**EXTRAIT**
________________
Les Sentinelles, de Clara Olivares & Chloé Lechat (Opéra National de Bordeaux, Opéra de Limoges, Opéra Comique)
Deuxième opéra à tout juste 31 ans
L’ouvrage scénique est un genre qui l’attire pour sa dimension collaborative, ce travail d’équipe qu’elle recherche et qui lui permet de dépasser ses propres limites, d’aller là où elle n’aurait peut-être pas osé se diriger seule.
Clara Olivares, compositrice
La compositrice franco-espagnole n’a que 24 ans lorsqu’elle écrit son premier opéra Mary, un format de chambre pour une chanteuse et ensemble instrumental (Ensemble 21-n), avec marionnettes et électronique, donné en création lors du festival de Bruxelles Ars Musica.
Un an plus tard
En 2019 qu’elle rencontre, à l’Académie du Festival international d’Art Lyrique d’Aix-en -Provence, la librettiste et metteuse en scène Chloé Lechat. Naît alors spontanément le désir d’un travail en binôme qu’elles co-signent, dans une volonté d’écrire de nouveaux récits et de s’adresser à de nouveaux publics en leur proposant des sujets d’actualité qui les concernent.
Avec Les Sentinelles, la promesse est tenue !
Un opéra 100% féminin
Dans Les Sentinelles, elles sont quatre femmes sur le plateau, trois chanteuses et une comédienne : d’un côté une mère et sa fille sur-douée qui voit un psy et fait état de sa différence. De l’autre un couple de femmes dont la liaison bat de l’aile.
________________
**ÉCHANTILLON DE DONNÉES**
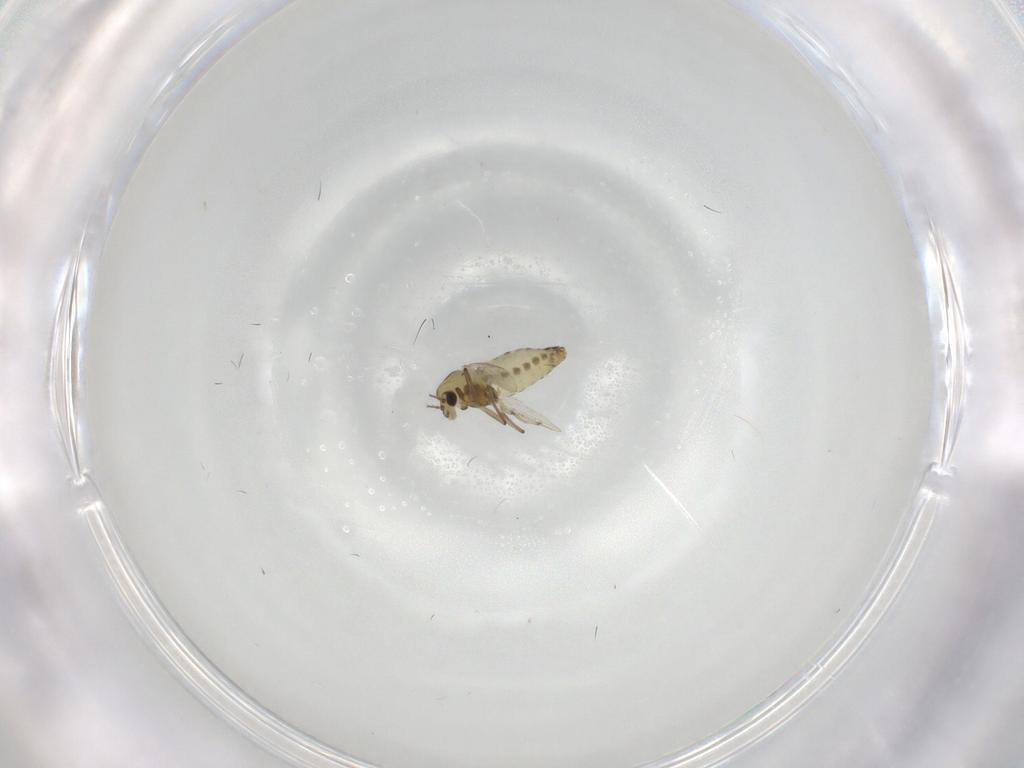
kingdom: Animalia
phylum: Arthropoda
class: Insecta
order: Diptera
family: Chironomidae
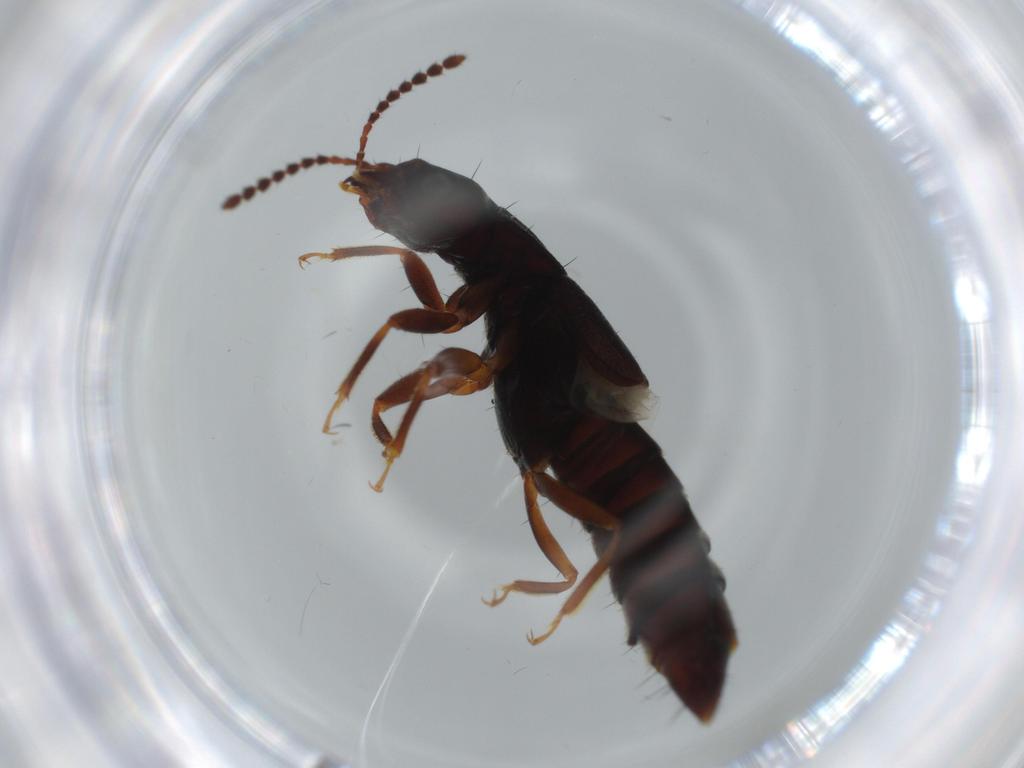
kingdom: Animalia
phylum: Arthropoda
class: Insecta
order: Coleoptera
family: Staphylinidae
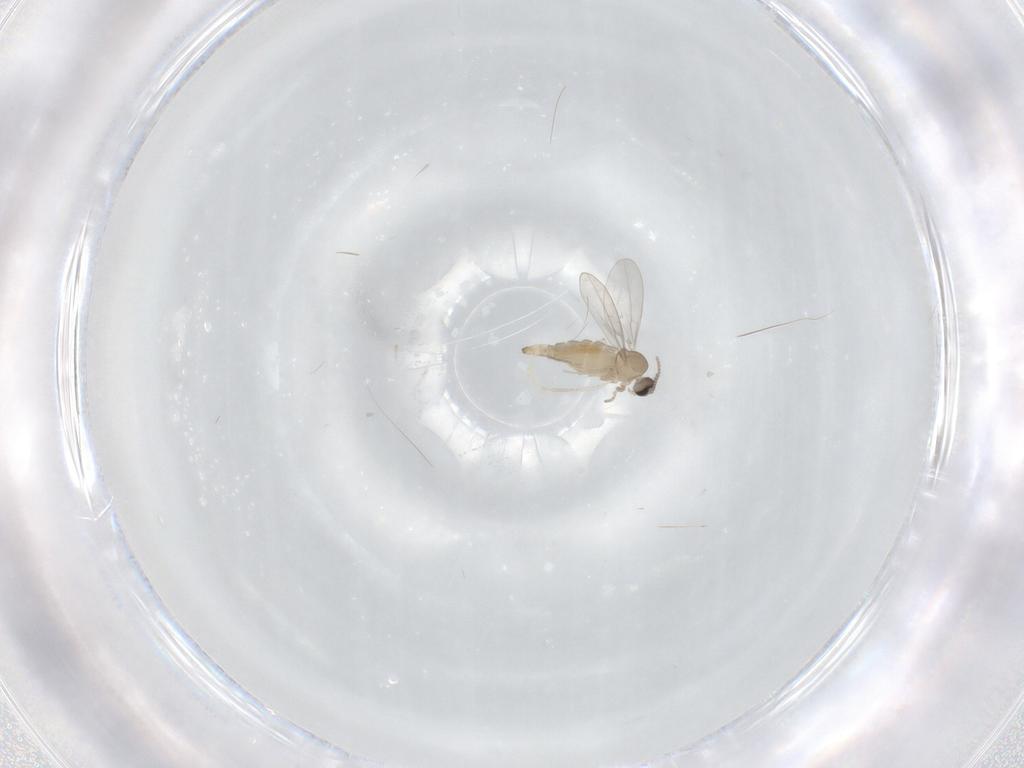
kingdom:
________________
**ACTIONS À MENER**
1. Recopiez le passage de l'extrait sur l'opéra Les Sentinelles qui va de "Un opéra 100%" à "bat de l’aile.", en remplaçant "comédienne" par "danseuse".
2. Quelles maisons d'opéra l'extrait sur Les Sentinelles cite-t-il ?
Ce matériel n'a aucun lien avec l'extrait.

**RÉPONSES ATTENDUES**
1.
Un opéra 100% féminin
Dans Les Sentinelles, elles sont quatre femmes sur le plateau, trois chanteuses et une danseuse : d’un côté une mère et sa fille sur-douée qui voit un psy et fait état de sa différence. De l’autre un couple de femmes dont la liaison bat de l’aile.

2. Opéra National de Bordeaux, Opéra de Limoges, Opéra Comique